In a June 2024 blog post.OpenAI hinted that one of the reasons for the delay in releasing the Voice Engine was concern that the technology could be misused during last year's US election cycle. Based on discussions with stakeholders, Voice Engine has taken several security measures, including watermarking the generated audio to trace its origin.
According to OpenAI.Developers must obtain "explicit consent" from the original speaker before using the Voice Engine.The company has also stated that it has a policy of "explicitly disclosing" to its audience that the voice is generated by AI. However, the company has not yet explained how it will enforce these policies. Even for companies with OpenAI resources, enforcing these policies at scale could be challenging.

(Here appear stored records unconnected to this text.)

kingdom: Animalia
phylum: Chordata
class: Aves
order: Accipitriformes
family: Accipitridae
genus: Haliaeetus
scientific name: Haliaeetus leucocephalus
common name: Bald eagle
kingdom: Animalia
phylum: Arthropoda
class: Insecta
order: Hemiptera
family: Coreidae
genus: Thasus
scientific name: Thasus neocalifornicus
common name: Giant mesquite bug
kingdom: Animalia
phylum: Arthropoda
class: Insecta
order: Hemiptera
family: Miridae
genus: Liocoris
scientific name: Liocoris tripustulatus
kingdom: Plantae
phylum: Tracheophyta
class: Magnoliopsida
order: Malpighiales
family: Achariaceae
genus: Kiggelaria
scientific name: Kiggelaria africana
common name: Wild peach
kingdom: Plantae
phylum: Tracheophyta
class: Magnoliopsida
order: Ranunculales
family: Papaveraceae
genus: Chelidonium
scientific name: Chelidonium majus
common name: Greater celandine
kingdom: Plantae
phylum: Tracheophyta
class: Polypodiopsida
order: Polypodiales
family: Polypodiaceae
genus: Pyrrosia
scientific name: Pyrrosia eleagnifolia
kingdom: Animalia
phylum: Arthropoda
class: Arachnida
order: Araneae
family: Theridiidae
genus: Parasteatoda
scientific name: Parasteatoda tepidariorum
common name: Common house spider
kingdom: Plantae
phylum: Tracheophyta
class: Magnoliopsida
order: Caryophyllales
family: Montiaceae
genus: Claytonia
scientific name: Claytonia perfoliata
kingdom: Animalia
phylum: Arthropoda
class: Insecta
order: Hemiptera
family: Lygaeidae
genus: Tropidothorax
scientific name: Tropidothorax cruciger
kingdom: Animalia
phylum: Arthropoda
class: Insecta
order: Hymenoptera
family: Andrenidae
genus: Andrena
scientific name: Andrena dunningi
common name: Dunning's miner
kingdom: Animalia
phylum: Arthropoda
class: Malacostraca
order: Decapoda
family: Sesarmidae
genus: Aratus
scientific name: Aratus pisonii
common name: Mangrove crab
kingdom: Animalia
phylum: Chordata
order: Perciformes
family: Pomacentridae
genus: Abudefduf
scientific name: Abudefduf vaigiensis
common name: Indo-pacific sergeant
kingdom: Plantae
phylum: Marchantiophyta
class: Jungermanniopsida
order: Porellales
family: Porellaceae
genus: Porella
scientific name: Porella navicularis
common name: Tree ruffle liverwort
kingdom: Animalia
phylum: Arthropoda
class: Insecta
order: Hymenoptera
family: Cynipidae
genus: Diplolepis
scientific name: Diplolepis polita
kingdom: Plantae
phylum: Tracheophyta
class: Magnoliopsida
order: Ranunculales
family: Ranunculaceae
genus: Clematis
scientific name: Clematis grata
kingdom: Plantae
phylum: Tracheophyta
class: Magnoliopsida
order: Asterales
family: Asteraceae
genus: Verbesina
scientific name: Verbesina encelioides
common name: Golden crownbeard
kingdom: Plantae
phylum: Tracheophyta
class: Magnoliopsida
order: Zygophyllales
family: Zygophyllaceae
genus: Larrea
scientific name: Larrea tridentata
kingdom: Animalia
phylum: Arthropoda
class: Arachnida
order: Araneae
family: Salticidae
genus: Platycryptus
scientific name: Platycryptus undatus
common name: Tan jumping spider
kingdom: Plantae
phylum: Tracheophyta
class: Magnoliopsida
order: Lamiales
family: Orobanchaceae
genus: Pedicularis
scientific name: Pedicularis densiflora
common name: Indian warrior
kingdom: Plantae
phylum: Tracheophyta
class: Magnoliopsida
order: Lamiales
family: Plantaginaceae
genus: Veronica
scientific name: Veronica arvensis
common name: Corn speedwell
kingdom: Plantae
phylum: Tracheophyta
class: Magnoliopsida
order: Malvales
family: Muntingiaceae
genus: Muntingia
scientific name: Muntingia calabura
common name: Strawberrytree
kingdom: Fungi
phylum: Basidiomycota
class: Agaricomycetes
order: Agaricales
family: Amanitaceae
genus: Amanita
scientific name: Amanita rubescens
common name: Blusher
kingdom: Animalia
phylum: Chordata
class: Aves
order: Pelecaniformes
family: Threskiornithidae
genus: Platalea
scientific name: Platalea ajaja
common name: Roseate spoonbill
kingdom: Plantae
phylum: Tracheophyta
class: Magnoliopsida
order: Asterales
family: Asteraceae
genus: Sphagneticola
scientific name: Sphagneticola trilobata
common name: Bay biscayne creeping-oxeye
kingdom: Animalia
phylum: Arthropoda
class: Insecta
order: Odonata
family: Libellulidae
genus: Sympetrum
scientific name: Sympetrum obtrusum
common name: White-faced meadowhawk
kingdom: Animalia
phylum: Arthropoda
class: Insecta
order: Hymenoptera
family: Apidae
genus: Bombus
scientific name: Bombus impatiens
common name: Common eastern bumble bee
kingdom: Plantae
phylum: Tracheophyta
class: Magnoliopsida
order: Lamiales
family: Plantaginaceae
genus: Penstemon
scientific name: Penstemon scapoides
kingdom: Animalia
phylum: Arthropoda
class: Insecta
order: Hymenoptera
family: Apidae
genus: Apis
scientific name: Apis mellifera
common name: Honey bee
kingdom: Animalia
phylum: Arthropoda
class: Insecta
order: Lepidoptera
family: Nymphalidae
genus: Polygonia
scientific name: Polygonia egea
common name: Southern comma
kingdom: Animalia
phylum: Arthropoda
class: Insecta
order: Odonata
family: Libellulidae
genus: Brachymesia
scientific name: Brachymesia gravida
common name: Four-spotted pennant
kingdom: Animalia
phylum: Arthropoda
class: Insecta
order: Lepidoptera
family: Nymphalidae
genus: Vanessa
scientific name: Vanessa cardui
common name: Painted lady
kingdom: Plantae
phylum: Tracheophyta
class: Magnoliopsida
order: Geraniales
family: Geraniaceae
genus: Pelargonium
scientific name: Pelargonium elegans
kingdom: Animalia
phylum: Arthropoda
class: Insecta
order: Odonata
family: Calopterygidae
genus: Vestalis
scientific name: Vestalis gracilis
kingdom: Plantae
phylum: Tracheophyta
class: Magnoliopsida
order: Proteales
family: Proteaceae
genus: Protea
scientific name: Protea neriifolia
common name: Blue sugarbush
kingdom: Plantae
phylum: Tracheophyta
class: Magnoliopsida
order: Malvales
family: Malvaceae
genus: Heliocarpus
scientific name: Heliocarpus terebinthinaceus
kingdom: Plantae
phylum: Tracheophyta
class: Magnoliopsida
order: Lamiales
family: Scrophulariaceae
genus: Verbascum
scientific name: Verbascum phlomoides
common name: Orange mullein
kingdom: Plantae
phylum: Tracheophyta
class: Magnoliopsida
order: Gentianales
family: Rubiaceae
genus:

In the blog post, OpenAI also hinted at a desire to develop a "voice authentication experience" to verify the identity of the speaker and to create a "banned list".Prevents the creation of voices that sound too similar to those of well-known personalities. Both projects are extremely ambitious technologically and, if not handled correctly, will have a negative impact on a company often accused of neglecting security initiatives.
With AI Voice cloningtechnology is rapidly evolving, effective filtering and authentication are fast becoming essential requirements for the responsible release of voice cloning technology. According to a related report.AI voice cloning is the third fastest growing scam by 2024that has led to an increase in fraud and the bypassing of bank security checks, while privacy and copyright laws have struggled to keep pace. Malicious actors use voice cloning to create inflammatory in-depth fake videos of celebrities and politicians that spread rapidly on social media.
OpenAI may launch Voice Engine next week, or it may never launch. The company has repeatedly said it is considering keeping the service on a smaller scale. But one thing is clear: The limited preview of Voice Engine has become the longest in OpenAI's history, both for image and security reasons.